BEGIN Text excerpt
Reader Q&A: How to write a CAS loop using std::atomics

The following is not intended to be a complete treatise on atomics, but just an answer to a specific question.

A colleague asked:

How should one write the following “conditional interlocked” function in the new C++ atomic<> style?

// if (*plValue >= 0) *plValue += lAdd  ; return the original value

LONG MpInterlockedAddNonNegative(__inout LONG volatile* plValue,  __in  LONG const  lAdd) 
    LONG lValue = 0; 
    for (;;)  {

        lValue = *plValue; // volatile plValue suppress compile optimizations in which


                           // lValue is optimized out hence MT correctness is broken

        if (lValue < 0)   break;

        if (lValue == InterlockedCompareExchange(plValue, lValue + lAdd, lValue)) { 

    return lValue; 

Note: ISO C/C++ volatile is not for inter-thread communication,[*] but this is legacy code that predates std::atomics and was using a combination of platform-specific volatile semantics and Windows InterlockedXxx APIs.

The answer is to use a CAS loop (see code at top), which for std::atomics is spelled compare_exchange:

  • Use compare_exchange_weak by default when looping on this which generally naturally tolerates spurious failures.
  • Use compare_exchange_strong for single tests when you generally don’t want spurious failures.
  • Usage note: In the code at top we save an explicit reload from ‘a’ in the loop because compare_exchange helpfully (or “helpfully” – this took me a while to discover and remember) stores the actual value in the ‘expected’ value slot on failure. This actually makes loops simpler, though some of us are still have different feelings on different days about whether this subtlety was a good idea… anyway, it’s in the standard.
END Text excerpt
● Written request
Reproduce the stretch of the CAS loop article from "if (lValue <" through "tolerates spurious failures." word for word. Work only from the CAS loop article.
BEGIN Entries supplied
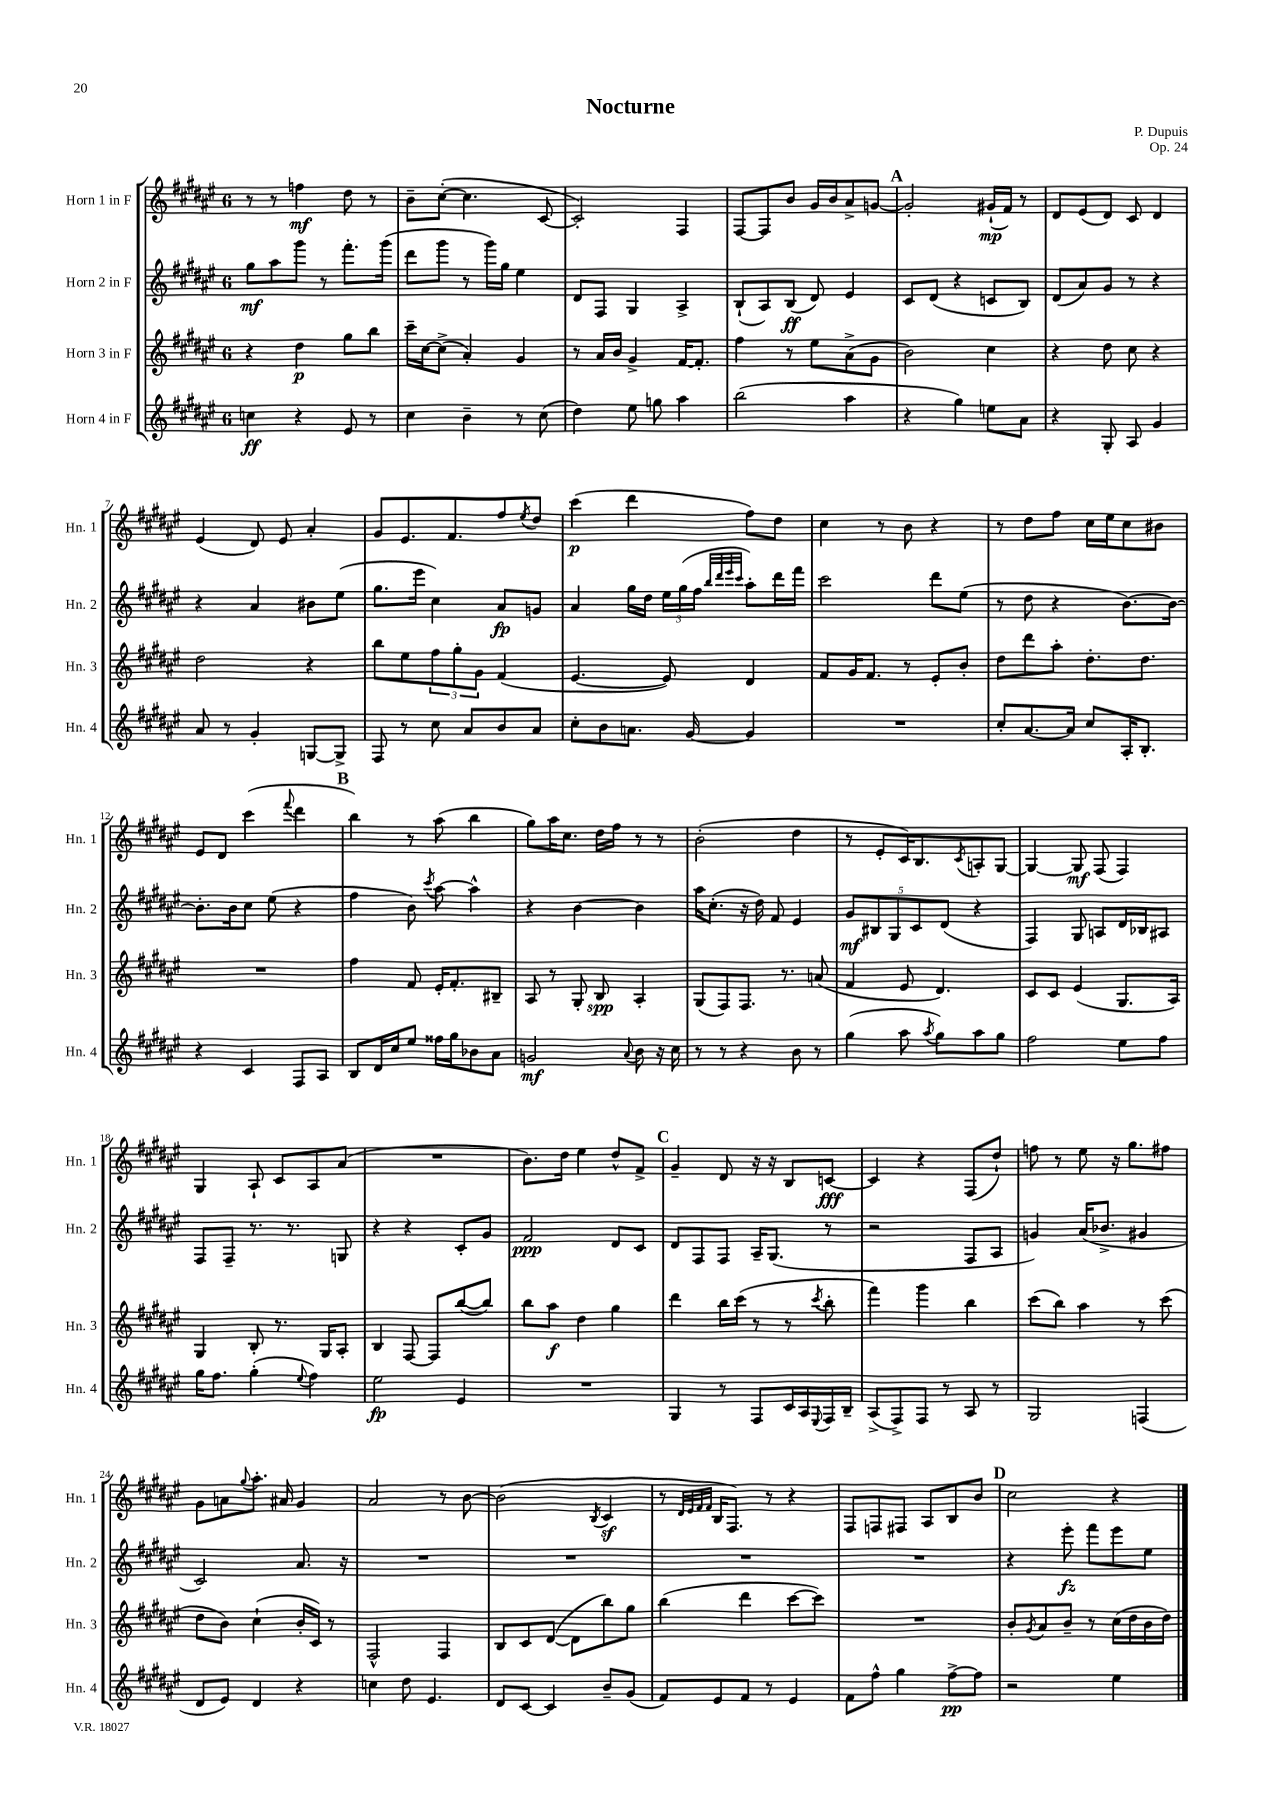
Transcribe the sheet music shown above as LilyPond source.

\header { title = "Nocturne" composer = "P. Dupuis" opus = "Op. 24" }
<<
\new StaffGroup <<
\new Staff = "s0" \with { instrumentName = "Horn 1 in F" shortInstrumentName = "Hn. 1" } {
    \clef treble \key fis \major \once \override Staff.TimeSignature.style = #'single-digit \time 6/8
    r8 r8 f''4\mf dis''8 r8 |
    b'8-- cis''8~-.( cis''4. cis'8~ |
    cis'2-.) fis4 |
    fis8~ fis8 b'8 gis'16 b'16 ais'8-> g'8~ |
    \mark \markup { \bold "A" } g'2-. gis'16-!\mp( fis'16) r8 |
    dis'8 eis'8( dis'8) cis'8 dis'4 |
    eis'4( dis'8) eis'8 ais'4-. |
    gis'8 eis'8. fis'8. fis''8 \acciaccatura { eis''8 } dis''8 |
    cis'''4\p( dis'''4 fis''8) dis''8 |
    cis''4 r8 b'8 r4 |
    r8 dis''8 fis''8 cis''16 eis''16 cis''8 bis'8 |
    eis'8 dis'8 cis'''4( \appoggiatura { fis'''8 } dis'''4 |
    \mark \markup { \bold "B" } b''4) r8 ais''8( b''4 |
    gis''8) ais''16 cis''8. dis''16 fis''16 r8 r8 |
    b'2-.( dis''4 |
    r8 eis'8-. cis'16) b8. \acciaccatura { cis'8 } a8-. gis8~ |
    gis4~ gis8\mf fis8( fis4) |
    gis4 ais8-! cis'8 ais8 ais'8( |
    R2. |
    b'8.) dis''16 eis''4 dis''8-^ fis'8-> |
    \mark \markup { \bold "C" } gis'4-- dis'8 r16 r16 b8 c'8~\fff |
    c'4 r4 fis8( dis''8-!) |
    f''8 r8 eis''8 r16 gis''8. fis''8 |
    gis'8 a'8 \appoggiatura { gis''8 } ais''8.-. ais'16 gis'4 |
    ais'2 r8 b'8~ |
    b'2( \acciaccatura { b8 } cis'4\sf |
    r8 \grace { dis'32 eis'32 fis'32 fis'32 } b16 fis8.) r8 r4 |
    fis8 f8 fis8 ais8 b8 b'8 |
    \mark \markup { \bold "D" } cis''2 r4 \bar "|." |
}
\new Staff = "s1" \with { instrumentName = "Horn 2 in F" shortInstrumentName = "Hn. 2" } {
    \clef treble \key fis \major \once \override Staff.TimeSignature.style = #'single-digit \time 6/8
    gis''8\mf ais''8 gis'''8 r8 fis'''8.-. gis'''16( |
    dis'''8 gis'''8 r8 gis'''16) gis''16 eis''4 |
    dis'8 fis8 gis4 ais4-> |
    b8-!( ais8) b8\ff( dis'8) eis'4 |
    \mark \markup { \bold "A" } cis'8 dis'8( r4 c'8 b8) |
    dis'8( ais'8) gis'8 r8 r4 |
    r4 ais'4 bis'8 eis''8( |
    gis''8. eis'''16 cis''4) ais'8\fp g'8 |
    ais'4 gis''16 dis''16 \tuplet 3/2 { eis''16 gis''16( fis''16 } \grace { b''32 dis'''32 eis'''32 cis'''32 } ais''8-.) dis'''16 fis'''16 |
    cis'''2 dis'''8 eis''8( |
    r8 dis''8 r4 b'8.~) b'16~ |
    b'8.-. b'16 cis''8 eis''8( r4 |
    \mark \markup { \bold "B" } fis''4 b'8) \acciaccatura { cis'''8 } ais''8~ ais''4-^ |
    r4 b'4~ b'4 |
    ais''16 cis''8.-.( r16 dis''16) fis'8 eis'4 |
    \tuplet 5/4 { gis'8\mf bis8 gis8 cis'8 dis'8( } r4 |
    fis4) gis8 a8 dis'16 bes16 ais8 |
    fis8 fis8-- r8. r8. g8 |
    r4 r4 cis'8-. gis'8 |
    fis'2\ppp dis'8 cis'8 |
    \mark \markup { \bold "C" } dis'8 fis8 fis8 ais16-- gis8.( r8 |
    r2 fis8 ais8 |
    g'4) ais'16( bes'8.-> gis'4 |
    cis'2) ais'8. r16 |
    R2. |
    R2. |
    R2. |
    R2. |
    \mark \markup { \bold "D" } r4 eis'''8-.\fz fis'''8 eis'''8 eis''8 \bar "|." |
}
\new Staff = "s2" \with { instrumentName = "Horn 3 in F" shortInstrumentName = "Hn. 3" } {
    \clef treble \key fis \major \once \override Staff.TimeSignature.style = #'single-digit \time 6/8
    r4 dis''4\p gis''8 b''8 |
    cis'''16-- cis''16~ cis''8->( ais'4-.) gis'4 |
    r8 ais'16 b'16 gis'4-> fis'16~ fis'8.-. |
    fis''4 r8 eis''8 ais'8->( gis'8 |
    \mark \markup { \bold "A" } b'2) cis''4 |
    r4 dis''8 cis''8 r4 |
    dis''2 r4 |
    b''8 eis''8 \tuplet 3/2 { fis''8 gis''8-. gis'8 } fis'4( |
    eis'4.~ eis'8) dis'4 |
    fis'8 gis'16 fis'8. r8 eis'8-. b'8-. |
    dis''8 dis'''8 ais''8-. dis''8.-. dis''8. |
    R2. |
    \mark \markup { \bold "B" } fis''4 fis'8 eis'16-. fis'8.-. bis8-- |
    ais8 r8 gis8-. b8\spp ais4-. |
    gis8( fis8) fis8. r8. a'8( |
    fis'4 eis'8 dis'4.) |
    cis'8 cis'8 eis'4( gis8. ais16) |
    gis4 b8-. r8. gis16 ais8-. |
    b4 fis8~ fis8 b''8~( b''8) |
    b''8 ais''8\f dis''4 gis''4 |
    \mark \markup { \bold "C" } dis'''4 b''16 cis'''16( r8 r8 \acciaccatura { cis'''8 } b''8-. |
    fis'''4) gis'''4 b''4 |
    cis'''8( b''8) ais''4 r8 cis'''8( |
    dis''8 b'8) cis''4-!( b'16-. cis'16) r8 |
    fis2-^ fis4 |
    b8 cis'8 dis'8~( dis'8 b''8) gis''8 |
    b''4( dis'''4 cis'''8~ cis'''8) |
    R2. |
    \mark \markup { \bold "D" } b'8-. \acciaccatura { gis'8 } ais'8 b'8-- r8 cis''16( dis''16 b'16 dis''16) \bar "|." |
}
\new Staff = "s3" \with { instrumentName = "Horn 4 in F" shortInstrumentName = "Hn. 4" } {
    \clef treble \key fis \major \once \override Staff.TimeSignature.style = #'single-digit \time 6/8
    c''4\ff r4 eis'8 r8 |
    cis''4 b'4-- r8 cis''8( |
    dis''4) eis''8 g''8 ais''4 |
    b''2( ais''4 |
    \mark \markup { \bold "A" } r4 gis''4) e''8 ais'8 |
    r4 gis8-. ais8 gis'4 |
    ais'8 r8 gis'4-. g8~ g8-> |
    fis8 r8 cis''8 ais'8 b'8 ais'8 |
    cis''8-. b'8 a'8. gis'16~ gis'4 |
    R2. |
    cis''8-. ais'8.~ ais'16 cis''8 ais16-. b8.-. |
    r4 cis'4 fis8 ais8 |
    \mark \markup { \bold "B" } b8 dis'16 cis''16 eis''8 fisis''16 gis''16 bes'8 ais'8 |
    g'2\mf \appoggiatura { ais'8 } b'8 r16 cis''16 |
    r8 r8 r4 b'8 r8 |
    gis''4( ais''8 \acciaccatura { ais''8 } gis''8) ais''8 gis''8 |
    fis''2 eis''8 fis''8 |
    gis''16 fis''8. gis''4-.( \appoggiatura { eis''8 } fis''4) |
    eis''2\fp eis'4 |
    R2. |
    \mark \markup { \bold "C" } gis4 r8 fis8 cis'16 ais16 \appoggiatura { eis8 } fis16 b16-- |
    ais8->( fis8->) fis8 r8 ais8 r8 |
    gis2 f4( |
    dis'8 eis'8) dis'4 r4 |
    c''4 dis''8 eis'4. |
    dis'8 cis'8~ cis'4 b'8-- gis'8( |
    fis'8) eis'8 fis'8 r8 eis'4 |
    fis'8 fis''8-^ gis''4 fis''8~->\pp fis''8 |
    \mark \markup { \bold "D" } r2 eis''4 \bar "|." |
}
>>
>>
END Entries supplied
● Finished task
if (lValue < 0)   break;

        if (lValue == InterlockedCompareExchange(plValue, lValue + lAdd, lValue)) { 

    return lValue; 

Note: ISO C/C++ volatile is not for inter-thread communication,[*] but this is legacy code that predates std::atomics and was using a combination of platform-specific volatile semantics and Windows InterlockedXxx APIs.

The answer is to use a CAS loop (see code at top), which for std::atomics is spelled compare_exchange:

  • Use compare_exchange_weak by default when looping on this which generally naturally tolerates spurious failures.